Representative L’Italien voted in favor of legislation to strengthen child protections in the workforce and streamline the work permit process. The legislation updates antiquated statutes and increases penalties against those who violate child labor laws.
North Andover – State Representatives Barbara L’Italien (D- Andover) voted in favor of legislation strengthening protections to all Massachusetts children, under the age of 18, in the workplace. The legislation also took steps to further streamline the child work permit process.
The bill was passed last week to strengthen Massachusetts’s child labor laws. The House voted overwhelmingly to send the bill to the Senate after the Joint Committee on Commerce and Labor reported on it favorably. The vote marks the first time since the 1930’s that the Legislature significantly reformed Child Labor statutes.
“This legislation is beneficial to both employees and employers. The existing laws do not accurately reflect the current job market affecting young workers today,” said Representative L’Italien. “As a teenager I learned valuable life lessons in the workplace and believe that today’s teenagers can benefit from similar experiences, however, we must guarantee that they do so in a safe and appropriate environment.”
Currently, the Attorney General only has the power to seek criminal charges against violators of the child labor laws. The existing statutes are rarely enforced because the criminal courts are not inclined to pursue such cases.
The bill strengthens the enforcement authority of the Attorney General’s Office by allowing him to fine employers who violate the Child Labor Laws through a civil process. First offenses would cost $500; second offenses, $1,000; and subsequent offenses, $5,000. “The provisions of this bill would create a much greater deterrent to employers that willingly violate the statute,” Representative L’Italien said.
The bill also extends working hours for all 16 and 17 year olds, from 10 PM to 11:30 PM on non-school nights. Furthermore, the legislation requires that teens working after 8 PM have an adult supervisor, and prohibits minors from working in jobs that require them to carry a firearm. Finally, the bill reorganizes the work permit application process by requiring each child under the age of 18 to obtain an employment permit from their local school superintendent. The current system requires permits for 14 and 15 year olds and educational certificates for 16 and 17 year olds.

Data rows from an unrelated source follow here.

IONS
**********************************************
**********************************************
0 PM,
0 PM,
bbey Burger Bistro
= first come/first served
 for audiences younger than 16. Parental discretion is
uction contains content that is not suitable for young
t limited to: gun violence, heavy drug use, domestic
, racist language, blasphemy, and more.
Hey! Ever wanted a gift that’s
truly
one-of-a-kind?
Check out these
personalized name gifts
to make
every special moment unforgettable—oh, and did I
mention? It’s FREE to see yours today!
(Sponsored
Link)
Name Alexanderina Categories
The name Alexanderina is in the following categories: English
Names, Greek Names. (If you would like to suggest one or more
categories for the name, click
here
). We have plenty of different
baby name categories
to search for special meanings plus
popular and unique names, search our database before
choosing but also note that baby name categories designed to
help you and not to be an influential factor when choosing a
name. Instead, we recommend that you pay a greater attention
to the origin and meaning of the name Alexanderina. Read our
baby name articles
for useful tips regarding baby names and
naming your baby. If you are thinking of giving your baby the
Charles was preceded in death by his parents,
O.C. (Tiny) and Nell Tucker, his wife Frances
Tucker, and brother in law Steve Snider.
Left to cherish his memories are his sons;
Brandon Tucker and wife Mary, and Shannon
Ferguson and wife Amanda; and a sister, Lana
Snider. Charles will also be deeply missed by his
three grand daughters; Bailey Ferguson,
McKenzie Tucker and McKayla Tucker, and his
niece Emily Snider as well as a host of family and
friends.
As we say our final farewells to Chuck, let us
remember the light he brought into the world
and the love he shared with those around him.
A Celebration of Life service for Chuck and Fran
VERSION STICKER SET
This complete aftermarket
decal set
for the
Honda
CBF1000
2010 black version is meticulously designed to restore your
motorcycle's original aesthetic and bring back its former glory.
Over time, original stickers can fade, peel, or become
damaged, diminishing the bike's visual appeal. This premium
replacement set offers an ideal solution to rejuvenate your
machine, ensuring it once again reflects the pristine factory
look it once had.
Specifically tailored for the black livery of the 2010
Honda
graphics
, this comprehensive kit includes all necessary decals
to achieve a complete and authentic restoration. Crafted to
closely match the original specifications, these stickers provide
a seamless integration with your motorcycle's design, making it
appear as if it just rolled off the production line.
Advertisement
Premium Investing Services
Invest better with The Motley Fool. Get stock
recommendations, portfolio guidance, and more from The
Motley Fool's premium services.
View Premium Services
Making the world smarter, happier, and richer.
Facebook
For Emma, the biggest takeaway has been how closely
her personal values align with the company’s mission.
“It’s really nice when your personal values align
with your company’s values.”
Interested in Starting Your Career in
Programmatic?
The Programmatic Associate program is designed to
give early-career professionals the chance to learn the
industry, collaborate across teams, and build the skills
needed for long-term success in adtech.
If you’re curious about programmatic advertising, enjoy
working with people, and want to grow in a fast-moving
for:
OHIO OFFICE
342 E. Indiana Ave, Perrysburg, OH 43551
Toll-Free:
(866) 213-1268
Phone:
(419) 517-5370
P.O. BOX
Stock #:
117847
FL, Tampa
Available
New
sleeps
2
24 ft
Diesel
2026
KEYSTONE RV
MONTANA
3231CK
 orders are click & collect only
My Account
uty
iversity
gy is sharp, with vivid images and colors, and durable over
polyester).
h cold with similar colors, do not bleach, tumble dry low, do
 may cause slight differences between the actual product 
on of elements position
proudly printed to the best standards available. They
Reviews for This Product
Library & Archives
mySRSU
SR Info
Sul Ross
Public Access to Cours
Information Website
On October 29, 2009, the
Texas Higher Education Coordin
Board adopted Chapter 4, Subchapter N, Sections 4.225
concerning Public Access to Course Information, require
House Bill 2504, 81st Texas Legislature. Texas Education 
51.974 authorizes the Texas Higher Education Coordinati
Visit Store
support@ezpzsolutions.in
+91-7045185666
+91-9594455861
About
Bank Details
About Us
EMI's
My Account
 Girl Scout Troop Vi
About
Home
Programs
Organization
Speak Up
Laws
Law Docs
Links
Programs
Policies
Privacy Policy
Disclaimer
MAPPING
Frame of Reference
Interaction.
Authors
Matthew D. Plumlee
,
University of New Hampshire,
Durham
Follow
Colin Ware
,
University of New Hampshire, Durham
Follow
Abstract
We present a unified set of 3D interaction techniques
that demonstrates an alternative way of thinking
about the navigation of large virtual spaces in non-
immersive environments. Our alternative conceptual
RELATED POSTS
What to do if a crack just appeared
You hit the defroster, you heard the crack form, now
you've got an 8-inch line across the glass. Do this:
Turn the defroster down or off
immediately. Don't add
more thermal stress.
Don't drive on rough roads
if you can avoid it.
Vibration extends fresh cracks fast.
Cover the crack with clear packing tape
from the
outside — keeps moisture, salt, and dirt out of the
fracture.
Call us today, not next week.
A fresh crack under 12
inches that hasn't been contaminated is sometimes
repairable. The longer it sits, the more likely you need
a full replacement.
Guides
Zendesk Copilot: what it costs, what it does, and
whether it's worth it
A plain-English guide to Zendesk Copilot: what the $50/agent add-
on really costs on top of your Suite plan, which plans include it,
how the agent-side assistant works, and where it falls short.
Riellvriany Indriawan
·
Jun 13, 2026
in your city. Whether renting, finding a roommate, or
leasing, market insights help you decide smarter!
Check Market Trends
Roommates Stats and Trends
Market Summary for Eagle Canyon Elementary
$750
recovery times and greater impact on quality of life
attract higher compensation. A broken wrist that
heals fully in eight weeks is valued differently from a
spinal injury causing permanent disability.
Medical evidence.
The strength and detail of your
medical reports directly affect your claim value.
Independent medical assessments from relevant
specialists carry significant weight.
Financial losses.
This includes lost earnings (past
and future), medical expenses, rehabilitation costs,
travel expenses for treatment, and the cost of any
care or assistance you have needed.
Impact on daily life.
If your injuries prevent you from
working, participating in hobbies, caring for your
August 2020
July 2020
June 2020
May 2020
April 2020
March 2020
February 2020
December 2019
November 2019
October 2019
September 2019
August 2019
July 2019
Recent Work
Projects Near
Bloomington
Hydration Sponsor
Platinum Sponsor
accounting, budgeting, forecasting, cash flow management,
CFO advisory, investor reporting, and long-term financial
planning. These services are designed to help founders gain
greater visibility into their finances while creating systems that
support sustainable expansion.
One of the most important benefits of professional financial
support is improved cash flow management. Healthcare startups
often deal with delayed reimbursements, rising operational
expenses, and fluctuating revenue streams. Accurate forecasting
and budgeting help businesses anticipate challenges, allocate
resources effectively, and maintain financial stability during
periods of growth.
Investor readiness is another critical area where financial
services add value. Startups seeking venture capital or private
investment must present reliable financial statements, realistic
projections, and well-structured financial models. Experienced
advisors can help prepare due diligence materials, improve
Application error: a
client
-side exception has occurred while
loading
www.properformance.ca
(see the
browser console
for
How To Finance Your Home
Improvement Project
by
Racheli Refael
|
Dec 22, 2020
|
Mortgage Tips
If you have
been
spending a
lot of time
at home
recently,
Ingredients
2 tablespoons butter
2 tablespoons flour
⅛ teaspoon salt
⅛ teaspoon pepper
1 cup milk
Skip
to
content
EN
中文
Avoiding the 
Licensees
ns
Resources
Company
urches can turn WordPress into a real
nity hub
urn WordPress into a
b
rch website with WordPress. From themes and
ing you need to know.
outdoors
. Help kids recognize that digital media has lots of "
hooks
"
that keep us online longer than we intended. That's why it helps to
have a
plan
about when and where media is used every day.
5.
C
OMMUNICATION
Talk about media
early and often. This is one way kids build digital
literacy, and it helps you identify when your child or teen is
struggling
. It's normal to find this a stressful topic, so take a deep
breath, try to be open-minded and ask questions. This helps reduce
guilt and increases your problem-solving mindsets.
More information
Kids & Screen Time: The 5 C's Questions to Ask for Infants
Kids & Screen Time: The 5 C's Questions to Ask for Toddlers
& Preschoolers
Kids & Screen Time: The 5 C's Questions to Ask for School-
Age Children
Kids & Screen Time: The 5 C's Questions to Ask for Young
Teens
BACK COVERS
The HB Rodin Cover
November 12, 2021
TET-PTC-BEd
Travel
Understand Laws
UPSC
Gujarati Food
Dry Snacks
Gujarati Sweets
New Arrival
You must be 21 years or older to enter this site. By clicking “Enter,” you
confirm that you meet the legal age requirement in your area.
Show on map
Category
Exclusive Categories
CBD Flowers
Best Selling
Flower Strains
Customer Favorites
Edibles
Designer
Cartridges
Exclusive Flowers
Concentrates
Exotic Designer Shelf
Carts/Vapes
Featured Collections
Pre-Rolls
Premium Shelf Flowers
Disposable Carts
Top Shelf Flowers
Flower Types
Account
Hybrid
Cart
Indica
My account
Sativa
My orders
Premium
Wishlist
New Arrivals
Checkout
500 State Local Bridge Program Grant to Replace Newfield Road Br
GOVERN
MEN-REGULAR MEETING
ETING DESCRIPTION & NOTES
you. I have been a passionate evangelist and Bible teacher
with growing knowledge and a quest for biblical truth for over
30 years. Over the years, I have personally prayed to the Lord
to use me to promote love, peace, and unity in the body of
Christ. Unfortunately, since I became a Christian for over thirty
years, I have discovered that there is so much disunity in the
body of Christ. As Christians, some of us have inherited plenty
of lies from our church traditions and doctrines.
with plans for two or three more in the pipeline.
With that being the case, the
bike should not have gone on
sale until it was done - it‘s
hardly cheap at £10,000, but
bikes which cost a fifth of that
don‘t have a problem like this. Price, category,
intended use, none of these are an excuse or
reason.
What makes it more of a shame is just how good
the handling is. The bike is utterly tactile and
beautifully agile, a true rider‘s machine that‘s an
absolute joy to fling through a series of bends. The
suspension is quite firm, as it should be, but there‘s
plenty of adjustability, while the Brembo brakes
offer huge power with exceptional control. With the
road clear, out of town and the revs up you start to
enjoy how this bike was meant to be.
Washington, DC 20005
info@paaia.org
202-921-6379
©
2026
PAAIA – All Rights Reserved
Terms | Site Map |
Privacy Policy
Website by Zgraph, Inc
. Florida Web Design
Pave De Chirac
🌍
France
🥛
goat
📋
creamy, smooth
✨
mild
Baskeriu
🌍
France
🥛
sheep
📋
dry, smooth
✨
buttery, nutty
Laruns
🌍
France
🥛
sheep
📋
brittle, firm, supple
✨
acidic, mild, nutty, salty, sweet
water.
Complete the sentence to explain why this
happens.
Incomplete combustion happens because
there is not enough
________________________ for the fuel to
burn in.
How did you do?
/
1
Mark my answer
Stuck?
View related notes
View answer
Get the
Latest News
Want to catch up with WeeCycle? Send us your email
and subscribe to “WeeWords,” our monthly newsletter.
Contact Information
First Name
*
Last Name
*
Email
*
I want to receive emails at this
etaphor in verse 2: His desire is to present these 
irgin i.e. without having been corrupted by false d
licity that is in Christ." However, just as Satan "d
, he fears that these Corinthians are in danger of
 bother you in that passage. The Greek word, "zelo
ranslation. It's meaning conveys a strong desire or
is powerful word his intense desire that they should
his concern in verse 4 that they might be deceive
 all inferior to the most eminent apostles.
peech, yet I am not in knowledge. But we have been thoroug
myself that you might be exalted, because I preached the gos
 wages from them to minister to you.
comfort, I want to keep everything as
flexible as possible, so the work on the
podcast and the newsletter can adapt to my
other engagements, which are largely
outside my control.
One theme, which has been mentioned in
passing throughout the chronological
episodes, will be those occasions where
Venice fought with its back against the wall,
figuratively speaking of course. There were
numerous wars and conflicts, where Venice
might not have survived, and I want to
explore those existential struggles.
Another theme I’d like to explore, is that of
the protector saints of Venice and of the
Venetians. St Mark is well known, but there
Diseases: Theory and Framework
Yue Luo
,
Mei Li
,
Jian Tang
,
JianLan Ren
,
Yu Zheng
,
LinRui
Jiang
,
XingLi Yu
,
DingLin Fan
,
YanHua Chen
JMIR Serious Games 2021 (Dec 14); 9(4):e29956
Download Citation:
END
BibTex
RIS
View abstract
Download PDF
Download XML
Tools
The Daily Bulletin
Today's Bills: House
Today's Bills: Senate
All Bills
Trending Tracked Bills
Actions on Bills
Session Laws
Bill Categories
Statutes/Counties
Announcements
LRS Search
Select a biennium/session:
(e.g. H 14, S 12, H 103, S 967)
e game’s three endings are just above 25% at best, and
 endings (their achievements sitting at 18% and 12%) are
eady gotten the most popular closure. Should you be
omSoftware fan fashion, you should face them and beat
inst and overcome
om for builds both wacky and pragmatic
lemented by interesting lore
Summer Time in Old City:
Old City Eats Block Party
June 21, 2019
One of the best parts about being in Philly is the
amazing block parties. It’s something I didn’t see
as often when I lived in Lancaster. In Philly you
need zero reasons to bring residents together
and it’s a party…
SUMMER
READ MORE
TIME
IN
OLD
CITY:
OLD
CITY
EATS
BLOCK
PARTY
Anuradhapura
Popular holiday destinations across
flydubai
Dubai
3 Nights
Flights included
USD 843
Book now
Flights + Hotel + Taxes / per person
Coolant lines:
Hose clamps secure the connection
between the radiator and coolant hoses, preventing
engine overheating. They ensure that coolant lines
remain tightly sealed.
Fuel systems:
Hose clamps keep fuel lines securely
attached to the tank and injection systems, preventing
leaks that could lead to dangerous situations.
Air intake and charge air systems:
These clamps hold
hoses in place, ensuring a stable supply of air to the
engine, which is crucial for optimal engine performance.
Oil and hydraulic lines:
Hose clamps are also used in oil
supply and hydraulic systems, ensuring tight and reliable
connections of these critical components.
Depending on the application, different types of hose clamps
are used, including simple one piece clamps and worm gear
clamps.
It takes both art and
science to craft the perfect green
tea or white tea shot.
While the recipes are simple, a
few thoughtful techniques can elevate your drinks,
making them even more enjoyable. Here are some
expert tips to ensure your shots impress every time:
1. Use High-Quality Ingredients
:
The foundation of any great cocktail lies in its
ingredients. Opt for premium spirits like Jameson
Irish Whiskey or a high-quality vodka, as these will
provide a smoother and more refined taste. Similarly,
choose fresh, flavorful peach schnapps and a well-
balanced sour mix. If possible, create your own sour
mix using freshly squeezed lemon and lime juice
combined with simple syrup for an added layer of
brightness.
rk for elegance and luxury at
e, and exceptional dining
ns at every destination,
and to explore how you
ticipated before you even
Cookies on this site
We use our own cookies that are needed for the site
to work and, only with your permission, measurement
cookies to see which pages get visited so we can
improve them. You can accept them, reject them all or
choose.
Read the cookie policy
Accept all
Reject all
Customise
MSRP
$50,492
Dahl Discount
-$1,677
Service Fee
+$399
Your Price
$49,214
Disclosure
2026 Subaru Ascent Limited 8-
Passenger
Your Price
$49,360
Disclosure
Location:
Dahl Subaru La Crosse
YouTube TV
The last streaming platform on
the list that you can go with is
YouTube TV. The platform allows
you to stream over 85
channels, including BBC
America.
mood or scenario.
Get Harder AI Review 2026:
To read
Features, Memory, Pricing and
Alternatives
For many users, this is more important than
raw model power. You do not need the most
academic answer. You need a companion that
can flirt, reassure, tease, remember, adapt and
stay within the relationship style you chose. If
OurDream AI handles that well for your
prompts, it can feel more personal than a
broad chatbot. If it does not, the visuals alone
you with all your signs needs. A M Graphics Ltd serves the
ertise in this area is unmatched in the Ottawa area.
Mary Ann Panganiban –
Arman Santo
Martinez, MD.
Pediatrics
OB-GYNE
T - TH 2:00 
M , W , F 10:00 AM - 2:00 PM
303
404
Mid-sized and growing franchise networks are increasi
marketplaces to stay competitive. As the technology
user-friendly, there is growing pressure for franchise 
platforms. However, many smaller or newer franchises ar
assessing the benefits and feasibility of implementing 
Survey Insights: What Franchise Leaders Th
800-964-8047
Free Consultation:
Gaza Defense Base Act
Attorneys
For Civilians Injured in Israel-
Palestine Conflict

Representative L’Italien stated, “Two thirds of American high school students are employed. We need to make sure that the proper safeguards are in place to protect them.”
The bill was filed in response to concerns raised by the Attorney General, the Massachusetts Coalition for Occupational Safety and Health (Mass COSH), and many concerned parents and working teens after reports have shown that teens are injured on the job at approximately twice the rate of adults.